Недюжинное мастерство, проявленное (я специально разузнал) артистом тюзовской труппы Андреем Кореневым, претендующим на звание «гения подсадки», вкупе с весьма рискованным по нашим нынешним временам режиссерским ходом могли быть с легким сердцем санкционированы театральной администрацией разве что в спокойнейшем Саратове. В иных городах, с более повышенным эмоциональным фоном, не говоря уже о взвинченной, пережившей «Норд-Ост» Москве, сей провокативный кунштюк вызвал бы, полагаю, совершенно непредсказуемые последствия.
Раз уж речь зашла об артистах, необходимо сказать, что чрезвычайно крепкая и ко всему готовая труппа (пять-шесть разных режиссеров, традиционно осуществляющих здесь постановки каждый сезон) на сей раз выглядела несколько обескураженной. Возможно, виной тому обычное премьерное волнение, порядком усиленное присутствующими в зале знаменитостями (например, Маттиас Лангохофф — еще одно громкое имя западной режиссуры, которого амбициозный директор ТЮЗа Валерий Райков надеется заманить в Саратов). Возможно, причина в том, что за крайне ограниченный срок репетиций с Ли Бруером артисты так и не успели разобраться, как же им следует в спектакле существовать? С опорой на «предлагаемые обстоятельства» пьесы тридцатилетней давности, этой по-американски обстоятельно изложенной «семейной трагедии» из фермерского быта, звучащей сегодня — следует, увы, признать — несколько кондово (возможно, виной тому перевод: работа, выполненная Сергеем Гордеевым, по крайней мере на слух, не блещет красотою слога)? Или же актерам следует «умереть» под напором буйной режиссерской фантазии?
Но главная проблема постановки, наверное, в том, что ровным счетом никого из явленных нам представителей голодающего и истребляемого класса, прямо по песне Шнурова, решительно «не жалко». Ни подстреленного на бегу доброго зрителя, ни взорванной ни за что ни про что фермерской дочери, ни ее безобразно спивающегося отца, вьетнамского ветерана, ни ее матери — страдающей, мятущейся, трогательно нелепой, бессмысленной, совершающей сомнительные поступки и телодвижения.

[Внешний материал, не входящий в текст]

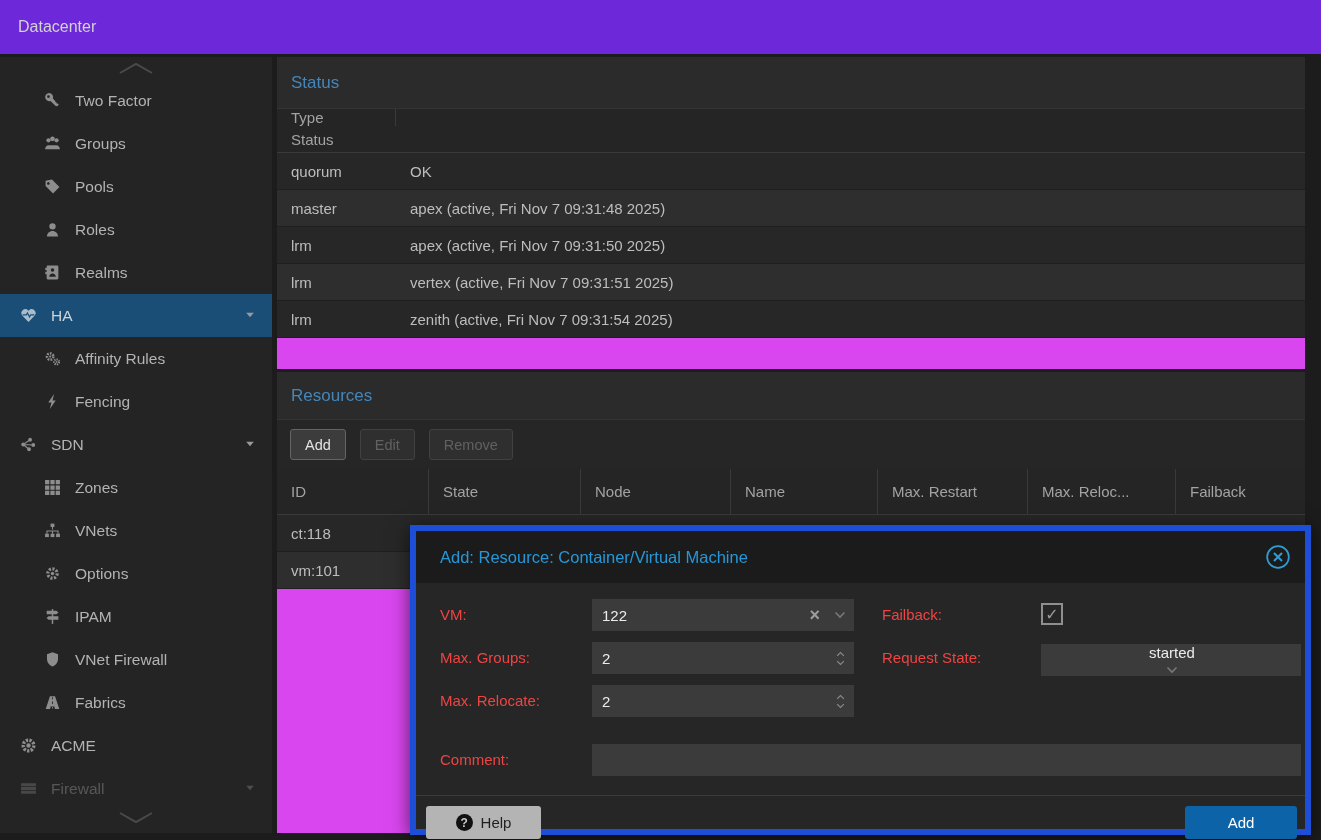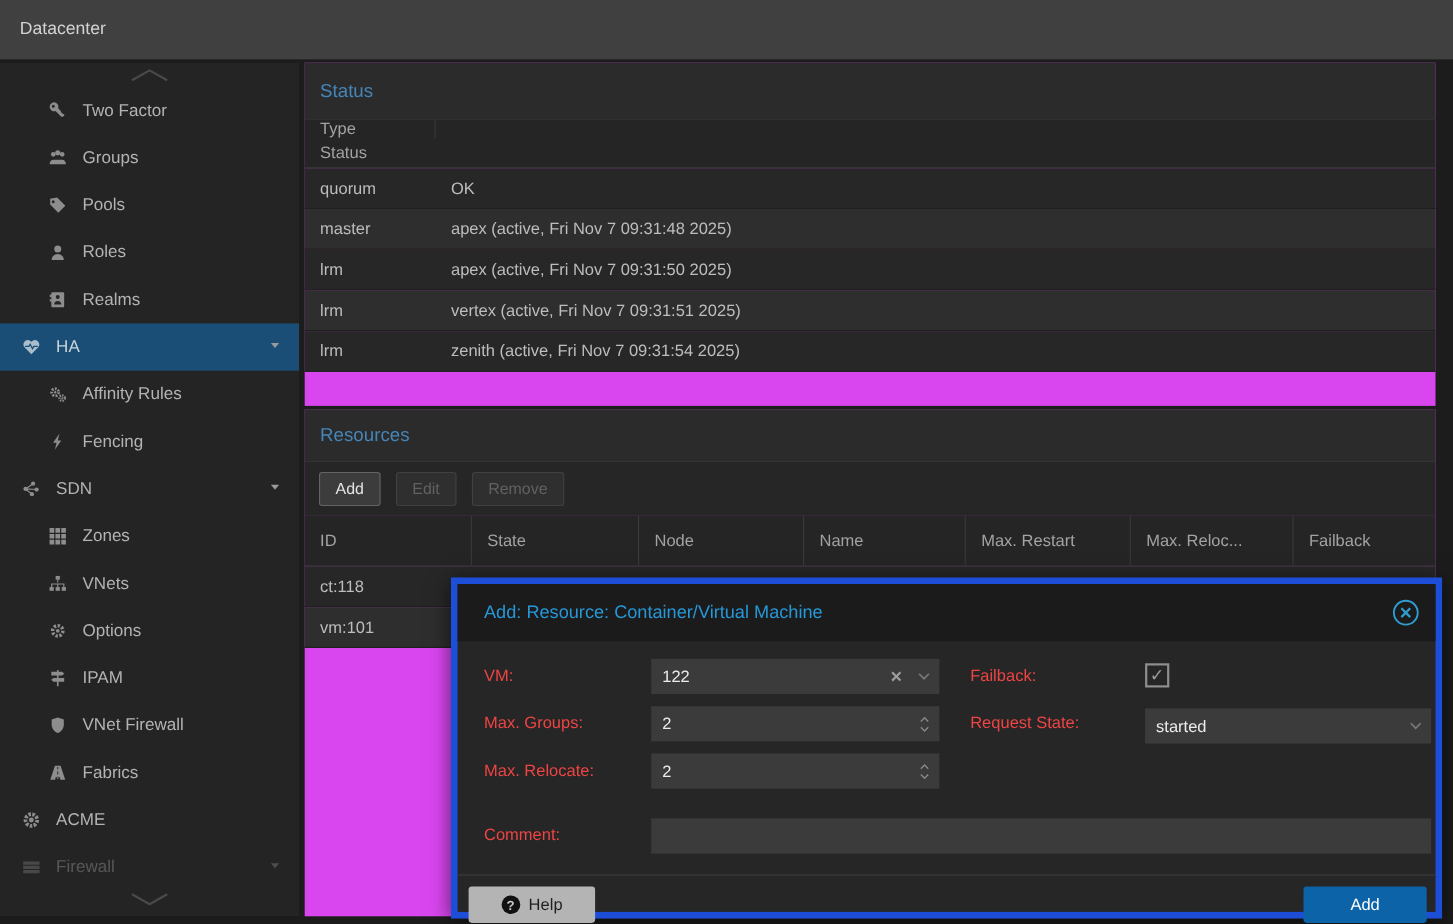--- a/index.html
+++ b/index.html
@@ -8,7 +8,7 @@
   body { position:relative; color:#bdbdbd; }
 
   
-  .topbar { position:absolute; left:0; top:0; width:1321px; height:54px; background:#404040; }
+  .topbar { position:absolute; left:0; top:0; width:1321px; height:54px; background:#6d28d9; }
   .topbar .title { position:absolute; left:18px; top:0; line-height:54px; font-size:16px; color:#d3d3d3; }
 
   

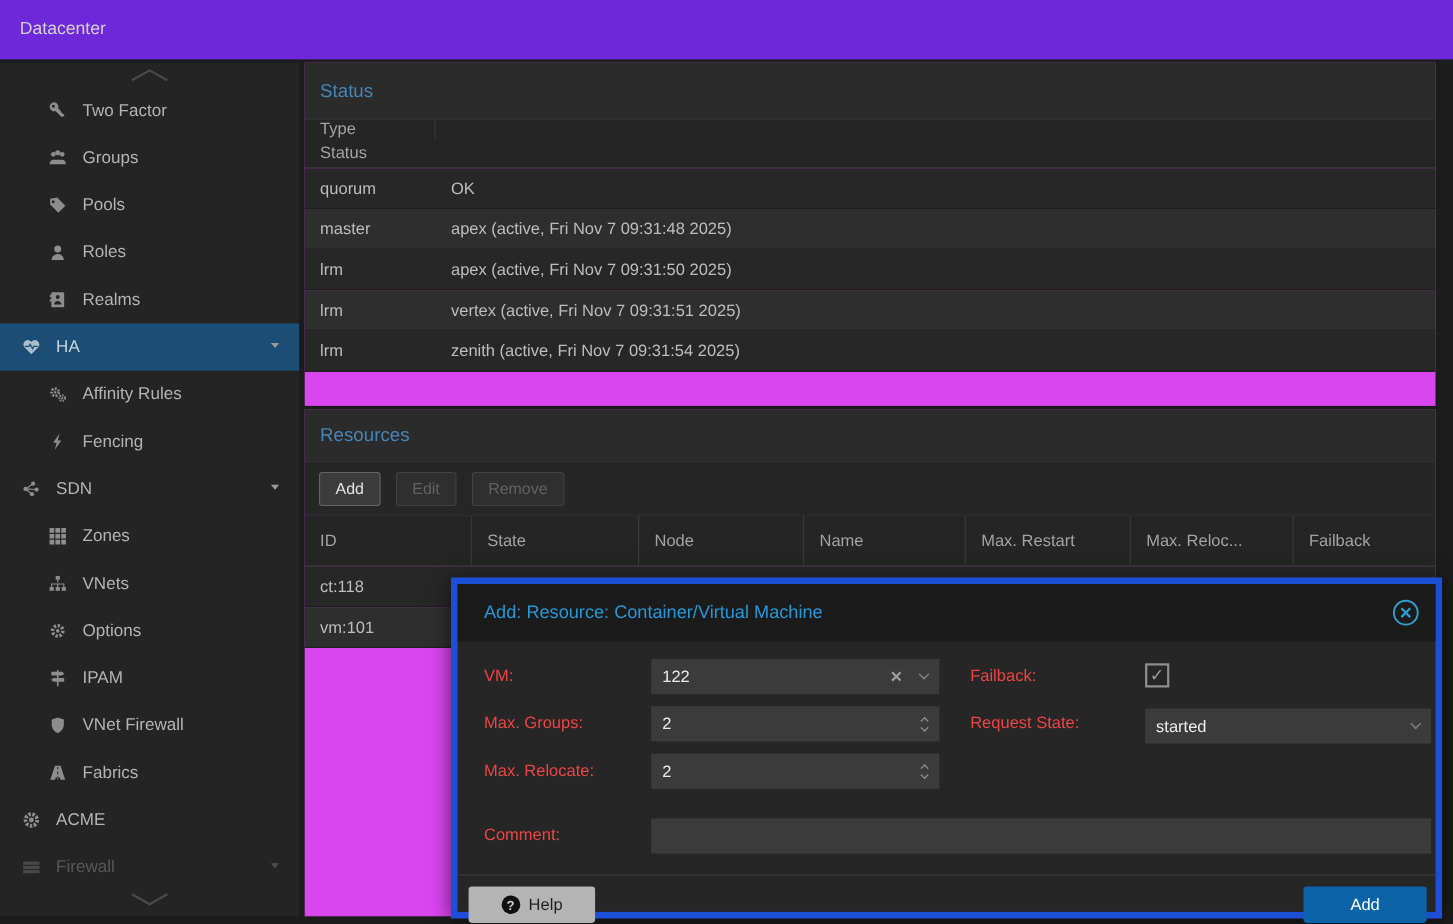--- a/index.html
+++ b/index.html
@@ -487,7 +487,7 @@
   </div>
 
   <span class="f-label" style="left:466px; top:111px;text-align:center;">Request State:</span>
-  <div class="field" style="left:625px; top:113px; width:260px;">
+  <div class="field" style="left:625px; top:113px; width:260px;flex-direction:column;">
     <span class="val">started</span>
     <span class="dd-ch">
         <svg viewBox="0 0 12 8">

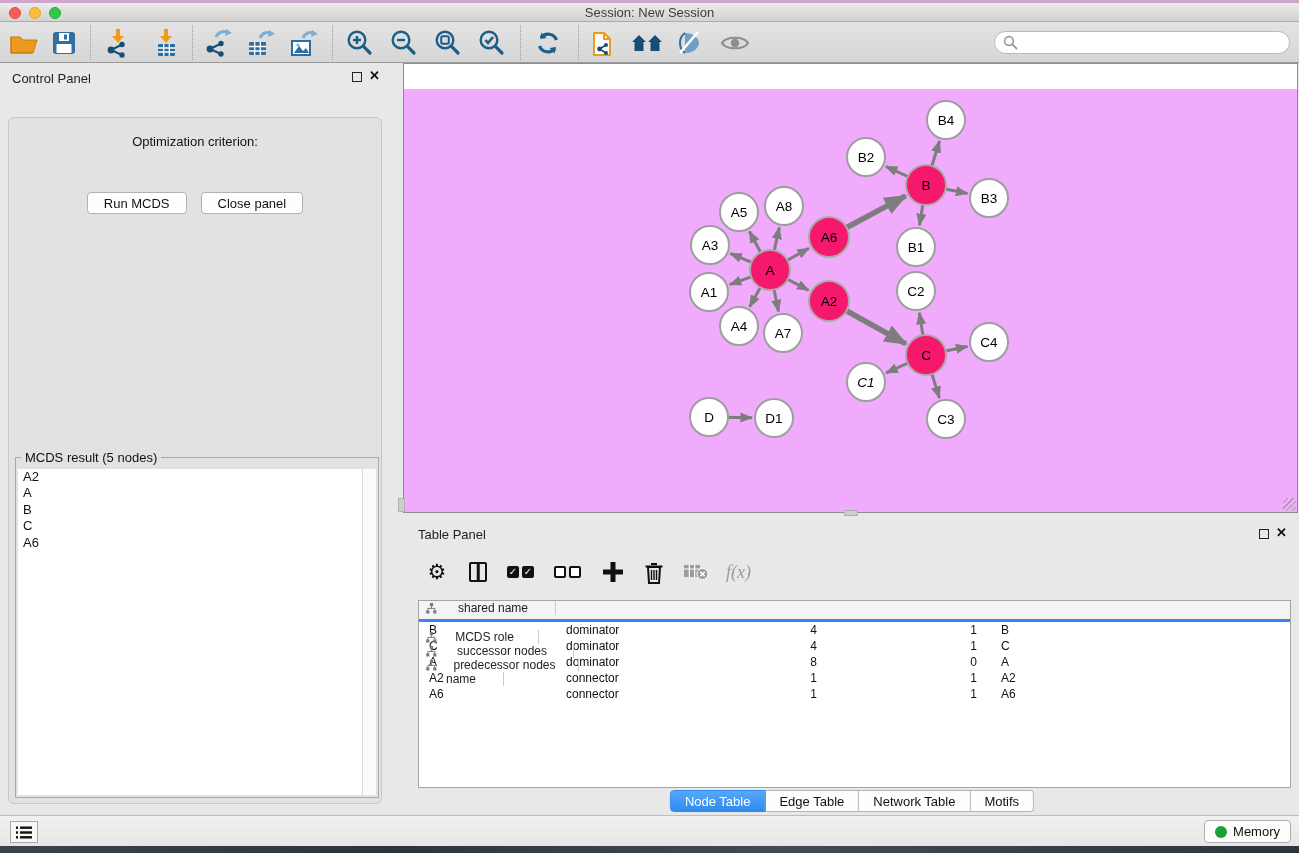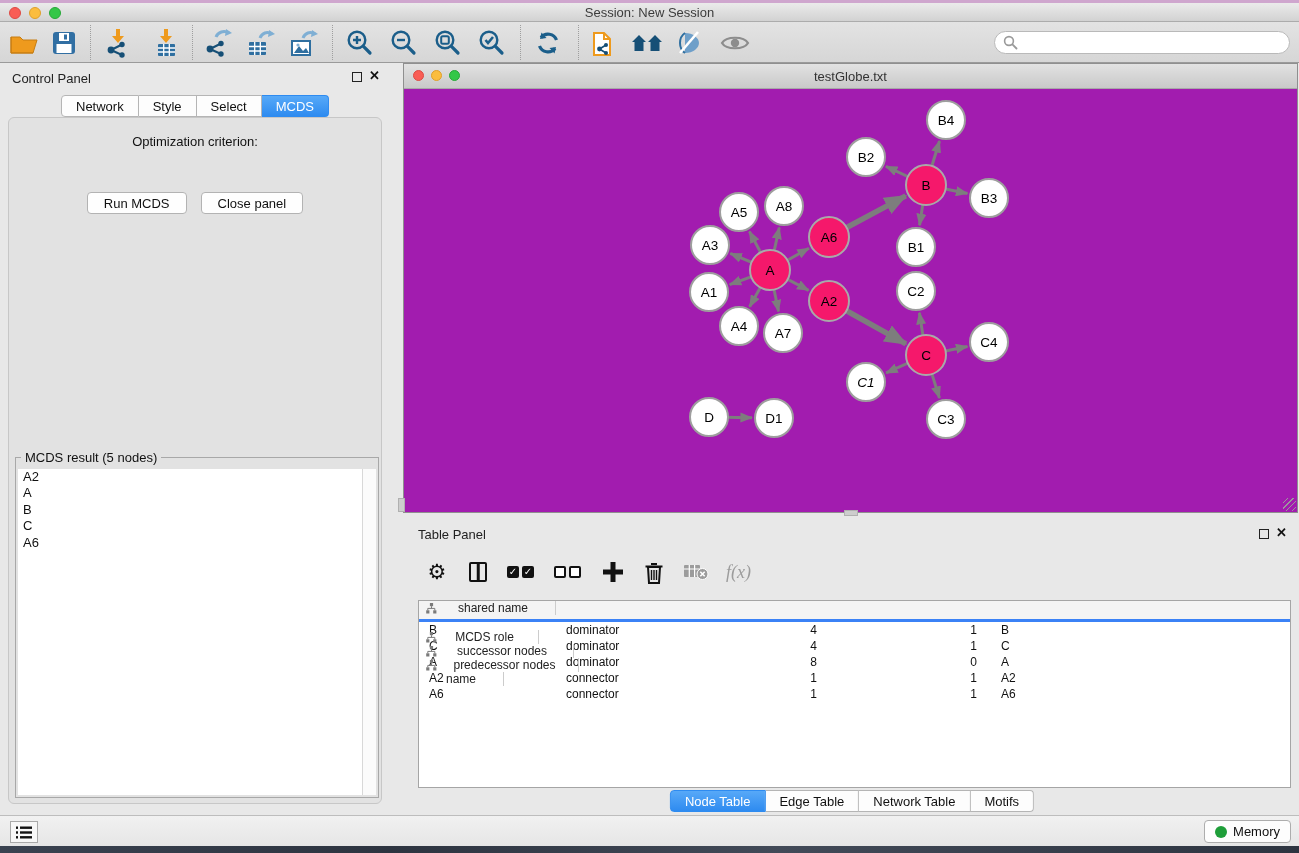--- a/index.html
+++ b/index.html
@@ -303,14 +303,6 @@
     </div>
 
     <div class="net-window">
-      <div class="net-titlebar">
-        <div class="net-lights">
-          <div class="light red" style="width:11px;height:11px"></div>
-          <div class="light yellow" style="width:11px;height:11px"></div>
-          <div class="light green" style="width:11px;height:11px"></div>
-        </div>
-        <div class="title">testGlobe.txt</div>
-      </div>
       <div class="net-canvas" id="net-canvas">
         <svg class="edges" width="893" height="424">
           <defs>

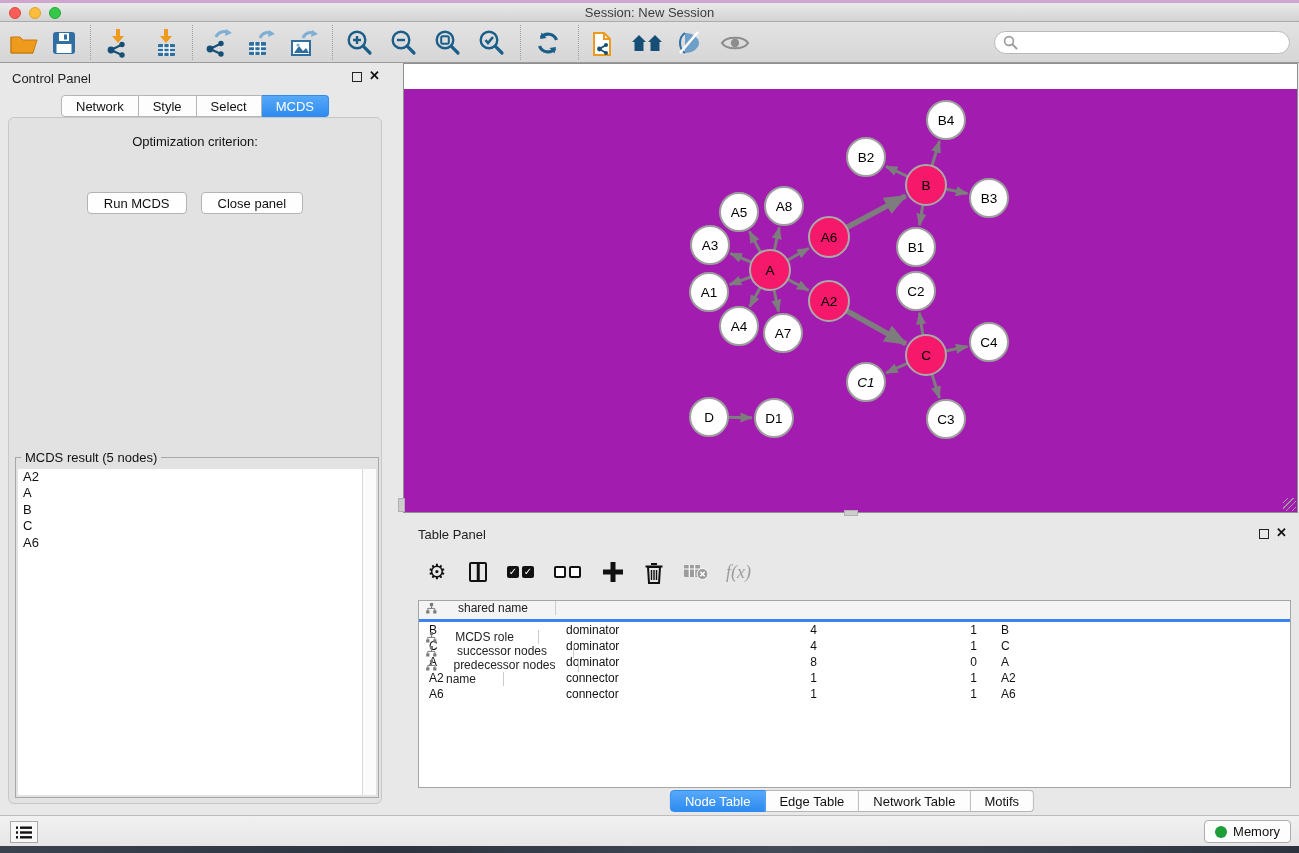--- a/index.html
+++ b/index.html
@@ -276,12 +276,6 @@
       <div class="cp-header">Control Panel</div>
       <div class="panel-float cp-float"></div>
       <div class="panel-close cp-close">✕</div>
-      <div class="seg-tabs cp-tabs" id="cp-tabs">
-          <div class="seg-tab">Network</div>
-          <div class="seg-tab">Style</div>
-          <div class="seg-tab">Select</div>
-          <div class="seg-tab active">MCDS</div>
-        </div>
       <div class="cp-content">
         <div class="opt-label">Optimization criterion:</div>
         <div class="cp-buttons">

Берусь предположить, что со спектаклем в относительно короткие сроки что-то произойдет: опытные и умелые артисты приведут его, так сказать, к какому-то знаменателю. Либо все-таки эту историю «очеловечат», либо дойдут до замысленной Ли Бруером высочайшей степени экзистенциального остранения.
{-tsr-}Впрочем, даже если с саратовским «Проклятbем голодающего класса» ничего существенного уже не случится, его все равно можно считать громким событием нашей театральной жизни. Тут кто-то, возможно, задастся вопросом: а не слишком ли жесткими в таком случае выглядят претензии автора к спектаклю? Нет, ибо театр, который хочет существовать не в провинциальном российском, а общемировом театральном процессе, заслуживает разговора самого серьезного и оценок по гамбургскому, а не по саратовскому счету.